Note:
This topic has been translated from a Chinese forum by GPT and might contain errors.
Original topic: tidb数据库 update一条或多条语句中某个字段,没有被update的字段是否被会查询到缓存中?
In a TiDB database, when updating one or more fields in a statement, will the fields that are not being updated be queried into the cache?
For example, in the following update statement:
UPDATE
xxxxx
SET
STATUS = ?,
updatetime = ?
WHERE
form_id = ?
AND form_user_id IN (?)
AND STATUS != ? [arguments: (2, 1712562485539, 559969, 984142949, 2)];
In a MySQL database, the update statement is equivalent to first deleting and then inserting (equivalent to all fields of this row being selected into the cache). But is it the same in TiDB?

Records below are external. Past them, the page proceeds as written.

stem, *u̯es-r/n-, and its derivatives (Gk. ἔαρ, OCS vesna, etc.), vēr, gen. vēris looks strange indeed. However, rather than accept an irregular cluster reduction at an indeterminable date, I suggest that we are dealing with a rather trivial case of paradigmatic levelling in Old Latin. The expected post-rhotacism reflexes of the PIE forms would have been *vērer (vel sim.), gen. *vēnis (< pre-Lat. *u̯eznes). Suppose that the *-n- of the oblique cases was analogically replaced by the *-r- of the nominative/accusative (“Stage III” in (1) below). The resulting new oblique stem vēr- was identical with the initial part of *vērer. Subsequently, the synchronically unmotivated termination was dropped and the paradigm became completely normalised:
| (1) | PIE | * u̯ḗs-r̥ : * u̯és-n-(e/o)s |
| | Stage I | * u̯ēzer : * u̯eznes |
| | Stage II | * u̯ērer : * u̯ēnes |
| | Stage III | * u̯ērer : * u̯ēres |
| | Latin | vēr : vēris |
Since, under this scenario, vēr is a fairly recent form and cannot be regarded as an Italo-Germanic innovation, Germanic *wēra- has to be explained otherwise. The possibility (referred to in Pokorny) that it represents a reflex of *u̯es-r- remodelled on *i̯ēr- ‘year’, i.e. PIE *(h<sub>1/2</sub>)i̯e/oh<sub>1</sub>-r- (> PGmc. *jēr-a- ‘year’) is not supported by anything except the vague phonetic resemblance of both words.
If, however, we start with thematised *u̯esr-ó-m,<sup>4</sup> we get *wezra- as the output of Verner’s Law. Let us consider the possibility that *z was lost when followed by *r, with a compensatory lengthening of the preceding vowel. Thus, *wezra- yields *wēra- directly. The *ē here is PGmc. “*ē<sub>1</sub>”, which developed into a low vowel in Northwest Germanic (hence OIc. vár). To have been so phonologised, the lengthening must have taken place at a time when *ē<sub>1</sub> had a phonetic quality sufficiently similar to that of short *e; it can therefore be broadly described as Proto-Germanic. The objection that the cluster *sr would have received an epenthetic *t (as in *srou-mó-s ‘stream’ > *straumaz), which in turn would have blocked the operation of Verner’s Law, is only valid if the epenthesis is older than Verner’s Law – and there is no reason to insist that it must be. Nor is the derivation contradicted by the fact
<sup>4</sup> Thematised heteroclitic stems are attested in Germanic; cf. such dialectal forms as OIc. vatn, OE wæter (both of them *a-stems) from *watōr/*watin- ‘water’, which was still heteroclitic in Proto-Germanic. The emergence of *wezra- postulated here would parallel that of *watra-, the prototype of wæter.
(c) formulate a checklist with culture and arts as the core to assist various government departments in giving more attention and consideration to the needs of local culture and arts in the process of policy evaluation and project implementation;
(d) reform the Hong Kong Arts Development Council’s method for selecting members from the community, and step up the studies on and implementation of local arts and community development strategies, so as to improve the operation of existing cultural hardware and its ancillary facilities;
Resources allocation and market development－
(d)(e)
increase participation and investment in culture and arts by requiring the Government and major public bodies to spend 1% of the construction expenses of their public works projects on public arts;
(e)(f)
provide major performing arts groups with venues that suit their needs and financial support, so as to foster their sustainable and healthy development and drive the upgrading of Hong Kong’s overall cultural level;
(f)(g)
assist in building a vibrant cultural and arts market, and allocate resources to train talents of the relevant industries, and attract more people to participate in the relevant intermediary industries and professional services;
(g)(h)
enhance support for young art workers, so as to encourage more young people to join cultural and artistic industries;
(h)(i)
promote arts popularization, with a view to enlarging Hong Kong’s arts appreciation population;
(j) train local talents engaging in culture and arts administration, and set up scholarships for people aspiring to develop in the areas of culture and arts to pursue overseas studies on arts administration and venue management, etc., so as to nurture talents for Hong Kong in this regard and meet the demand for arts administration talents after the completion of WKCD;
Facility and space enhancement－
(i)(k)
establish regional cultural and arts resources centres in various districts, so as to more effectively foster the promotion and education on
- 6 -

The reason for MVCC, isn’t TiDB all about inserts?
You’re right, it should be insert, but what I’m asking is whether the columns that haven’t been updated will be selected into the cache?
My personal understanding is that it will work. I roughly looked at the source code, and it seems that it first retrieves the old data, then combines the updated columns with the columns that were not updated to form a new value. This process will read the entire original value into memory.
When I have time, I can read the source code in detail. It’s probably this one: tidb/pkg/executor/update.go at 3e2f2c5873eae1f5f2e4191f0f2064260e3b86ab · pingcap/tidb (github.com) I haven’t looked at it closely yet; I’ve just recently felt the urge to read the source code.
TiDB uses RocksDB at the underlying level. Update, insert, and delete operations in RocksDB are all performed by inserting a new key-value.
Update: There is no dedicated blog, it is roughly similar to the description in this section.
The way TiDB updates data is to first retrieve the data from TiKV, then put it into the cache to update it, and finally persist the data back to TiKV. Moreover, TiDB uses the MVCC mechanism, and TiKV actually maintains multiple versions. For example, there are versions before and after the modification. For instance, during a query, if the TSO of the query is before the timestamp of the modification, it will find the data from the version before the modification. If it is after the timestamp of the modification, it will find the data from the version after the modification and will not search further. Therefore, I understand that when modifying data, the entire data row will still be fetched into the cache.
Yes, TiDB update is also an insert. For fields that you haven’t updated, you need to retrieve them from the original KV and use them when re-inserting.
The term “retrieve” should mean loading the entire value, which is an array of lists, into memory.
I personally think it will.
If it involves updating the key (the primary key of a clustered index table or the rowid of a non-clustered index table), the entire row record is first deleted (marked for insertion) and then inserted. If it does not involve updating the key, it is directly inserted.
In fact, what we more commonly use for large-scale data operations is delete. However, delete also requires reading the entire row of data into the TiDB server, mainly because it needs to synchronize the TiDB-binlog and maintain the index fields. I feel that this part can actually be optimized, but the cost is relatively high.
It should be, each key-value is complete and multiple replicas are retained.
Extract key-value pairs, update them, and then persist.
LSMTREE should operate on complete row values.